3.1 Four Encryption Surfaces

The Core has four distinct boundaries where data is exposed. Each protects against a different adversary:

Database-at-rest — The entire database file is encrypted on disk. Without the key, it’s indistinguishable from random noise. You can’t even see the table structure. This defends against the simplest threat: someone copies the file.
Field-level — Sensitive fields within the database are individually encrypted with per-user keys. This defends against a different adversary: a compromised host process that has already opened the database. Even with read access to the tables, the most personal fields — memories, conversations, the self-model — remain sealed behind a second key. Database encryption and field encryption are not redundant. They defend against different attack surfaces.
Vault export — When the Core is exported for transport, the entire contents are encrypted into a single self-contained archive. The archive carries its own key derivation parameters, so it can be decrypted on any machine with only the passphrase and standard cryptographic primitives. This defends against interception during transfer.
Inference transit — When ANIMA sends context to a remote LLM for reasoning, the data leaves the encrypted boundary entirely. The Core’s encryption model covers storage and transport — but the context window is the one moment where memories are exposed in plaintext to an external system. This boundary is managed by the “soul local, mind remote” architecture: the Core never leaves the user’s machine. Only the current conversation context is sent, and only to a provider the user explicitly chose. But the thesis should be honest: this is the seam. Full sovereignty requires local inference, and the architecture is designed to move there as hardware allows.

3.2 The Key Chain

The encryption follows a layered key derivation model:

The passphrase lives only in the user’s memory.
The passphrase is run through a key derivation function — slow, memory-hard, resistant to brute force — to produce a Key Encryption Key (KEK).
The KEK wraps a Data Encryption Key (DEK), which is stored in the database in its encrypted form.
The DEK is what actually encrypts and decrypts data — both at the database level and at the field level.
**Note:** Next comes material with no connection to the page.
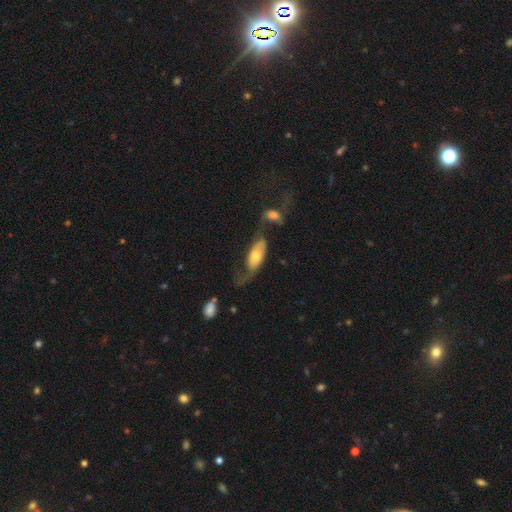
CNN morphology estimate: This is possibly a smooth galaxy (47%, tied with featured or disk). Merging: marginally major disturbance (30%).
The passphrase is the root. Everything derives from it. Nothing is stored in plaintext that would let you recover the data without it.

The separation of KEK and DEK is deliberate. When the user changes their passphrase, only the KEK changes. The DEK is re-wrapped with the new KEK, but the underlying data doesn’t need to be re-encrypted. This makes passphrase changes fast and safe — no risk of a half-migrated database.
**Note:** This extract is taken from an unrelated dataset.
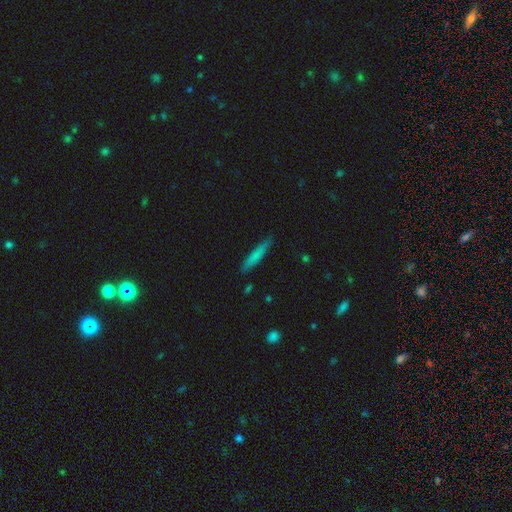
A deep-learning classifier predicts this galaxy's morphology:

3.3 Key Derivation Hardness

The key derivation function must be slow enough that brute-forcing the passphrase is economically impractical. “Slow” is not a vague aspiration — it’s a measurable target.

The principle: key derivation should take long enough on the user’s hardware that an attacker with purpose-built hardware still faces an unacceptable cost per guess. Industry guidance targets at least two seconds of wall-clock time on consumer hardware. The parameters should be tunable per-Core — a faster machine can afford harder parameters — and the chosen parameters must be recorded in the manifest or key metadata so the derivation is reproducible on any machine.
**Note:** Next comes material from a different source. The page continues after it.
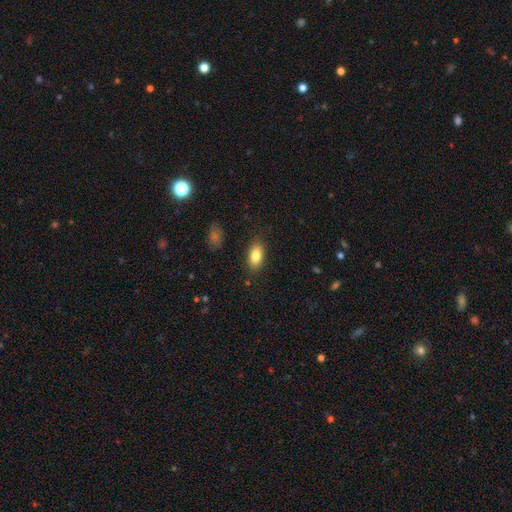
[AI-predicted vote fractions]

This is the moat. A weak passphrase with strong derivation is far more secure than a strong passphrase with fast derivation. The Core must enforce the moat.

3.4 Authenticated Context

Every encrypted field must be bound to its context: which user it belongs to, which table, which record. Without this binding — known as Additional Authenticated Data — encrypted blobs can be silently swapped between records, moved between users, or replayed from old backups, and the system won’t detect the manipulation.

The encryption must answer not just “was this decrypted correctly?” but “does this ciphertext belong here?” If someone moves an encrypted memory from one user’s database to another’s, the decryption should fail — not because the key is wrong, but because the context doesn’t match.

3.5 Key Lifecycle

Keys are not static. They have a lifecycle, and the Core must manage every phase:

Birth — On first unlock, the user provides a passphrase. The system derives the KEK, generates a random DEK, wraps it, and stores the wrapped blob. The DEK is born in memory and never touches disk in plaintext.

Residency — While the Core is open, the DEK lives in memory. It should have a maximum session duration. After a timeout, the host must re-derive from the passphrase. A DEK that lives in memory indefinitely is a liability — any OS-level compromise during that window yields the key.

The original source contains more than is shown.